- **Task description**
When you reach the line with "805 497 117.0" in the records below, begin transcribing exactly and continue up to and including the line with "176 399 9.78", leaving out every picture.
Available records section start
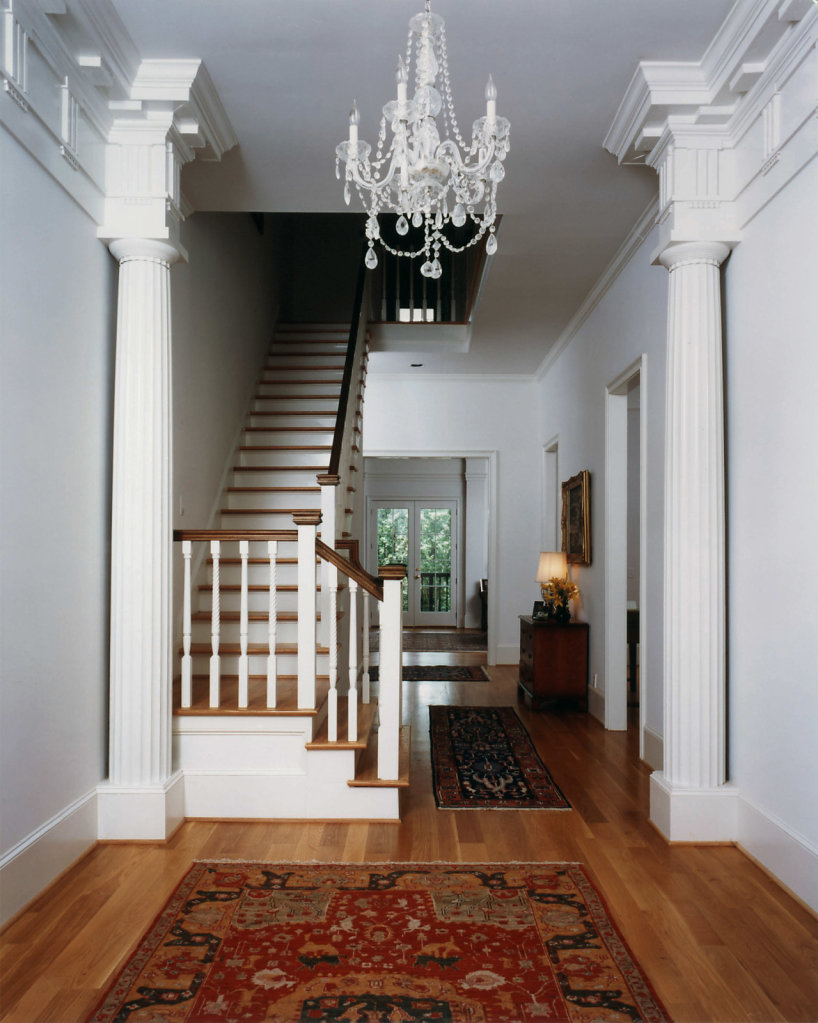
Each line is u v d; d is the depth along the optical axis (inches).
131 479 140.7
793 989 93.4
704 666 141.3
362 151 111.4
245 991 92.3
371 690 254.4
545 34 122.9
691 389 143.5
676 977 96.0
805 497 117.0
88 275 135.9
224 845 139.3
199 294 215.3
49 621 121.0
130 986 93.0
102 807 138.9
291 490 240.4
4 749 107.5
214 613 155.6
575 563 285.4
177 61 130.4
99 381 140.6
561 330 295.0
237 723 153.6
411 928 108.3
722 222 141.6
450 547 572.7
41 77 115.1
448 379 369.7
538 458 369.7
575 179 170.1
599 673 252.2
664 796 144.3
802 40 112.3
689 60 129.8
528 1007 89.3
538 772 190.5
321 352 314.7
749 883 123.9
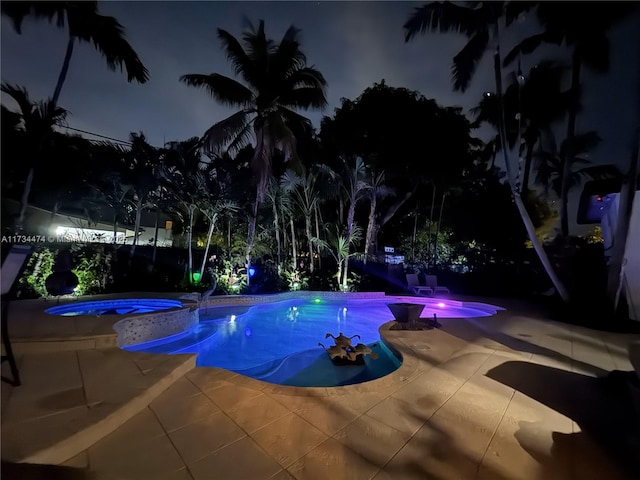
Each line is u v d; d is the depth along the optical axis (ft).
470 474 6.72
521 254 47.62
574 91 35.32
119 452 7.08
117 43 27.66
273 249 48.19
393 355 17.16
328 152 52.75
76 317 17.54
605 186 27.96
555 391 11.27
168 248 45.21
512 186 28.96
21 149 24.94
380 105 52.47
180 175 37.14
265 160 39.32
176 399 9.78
Available records section end
Available records section start
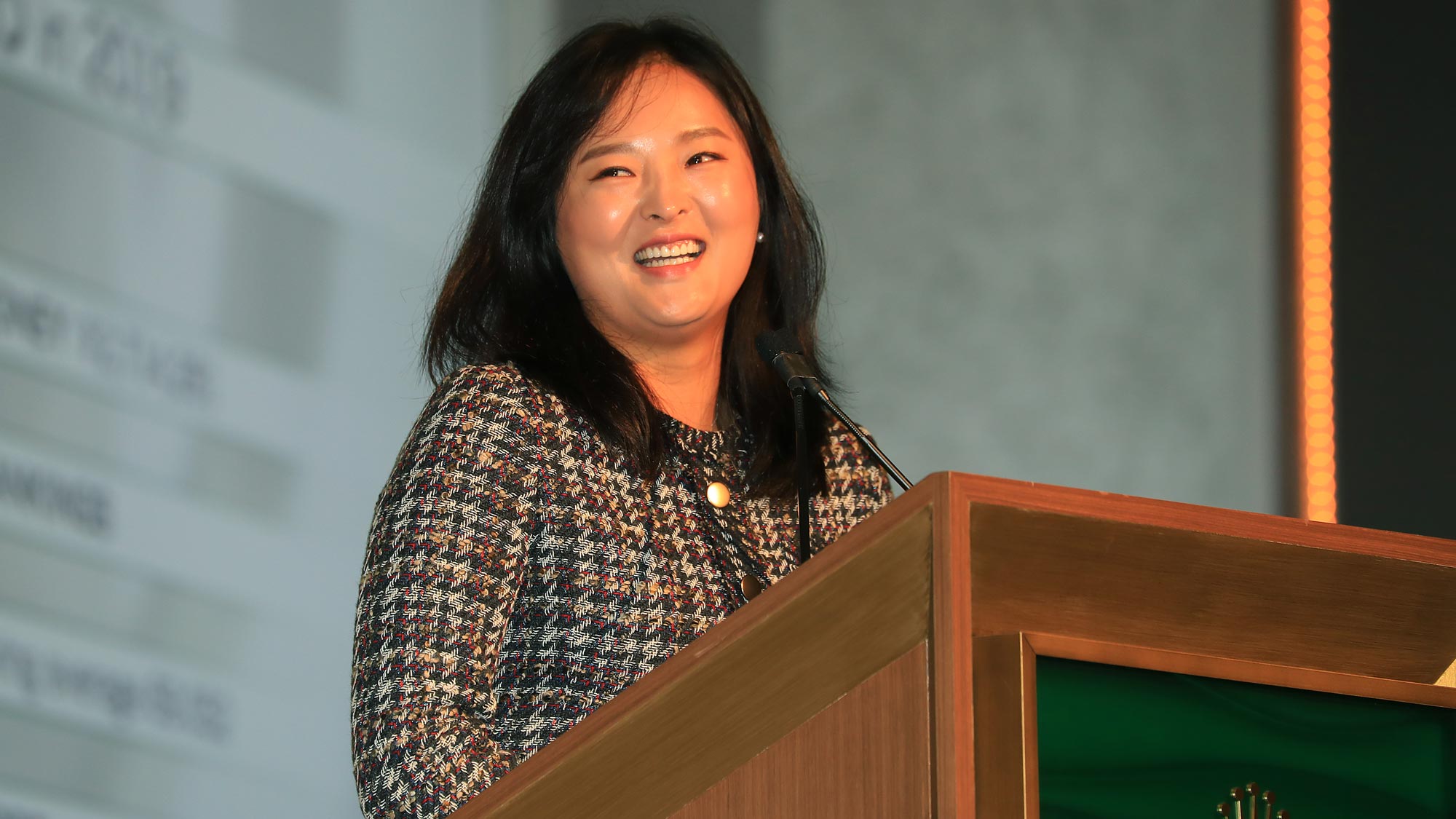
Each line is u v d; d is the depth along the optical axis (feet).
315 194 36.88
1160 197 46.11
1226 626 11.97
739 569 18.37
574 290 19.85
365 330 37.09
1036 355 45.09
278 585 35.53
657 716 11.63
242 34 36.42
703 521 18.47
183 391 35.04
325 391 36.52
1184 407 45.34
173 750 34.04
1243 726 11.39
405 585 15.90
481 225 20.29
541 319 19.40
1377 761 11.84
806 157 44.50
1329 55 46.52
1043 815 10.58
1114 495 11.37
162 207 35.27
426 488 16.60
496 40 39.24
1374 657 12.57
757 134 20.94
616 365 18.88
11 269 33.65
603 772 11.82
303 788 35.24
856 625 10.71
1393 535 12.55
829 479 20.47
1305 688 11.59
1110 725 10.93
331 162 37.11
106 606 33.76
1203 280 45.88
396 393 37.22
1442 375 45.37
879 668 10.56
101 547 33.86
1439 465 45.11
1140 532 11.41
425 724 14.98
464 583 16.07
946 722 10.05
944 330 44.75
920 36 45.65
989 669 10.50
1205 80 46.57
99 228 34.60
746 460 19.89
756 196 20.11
Available records section end
- **Task output**
805 497 117.0
88 275 135.9
224 845 139.3
199 294 215.3
49 621 121.0
130 986 93.0
102 807 138.9
291 490 240.4
4 749 107.5
214 613 155.6
575 563 285.4
177 61 130.4
99 381 140.6
561 330 295.0
237 723 153.6
411 928 108.3
722 222 141.6
450 547 572.7
41 77 115.1
448 379 369.7
538 458 369.7
575 179 170.1
599 673 252.2
664 796 144.3
802 40 112.3
689 60 129.8
528 1007 89.3
538 772 190.5
321 352 314.7
749 883 123.9
Each line is u v d; d is the depth along the optical axis (ft).
470 474 6.72
521 254 47.62
574 91 35.32
119 452 7.08
117 43 27.66
273 249 48.19
393 355 17.16
328 152 52.75
76 317 17.54
605 186 27.96
555 391 11.27
168 248 45.21
512 186 28.96
21 149 24.94
380 105 52.47
180 175 37.14
265 160 39.32
176 399 9.78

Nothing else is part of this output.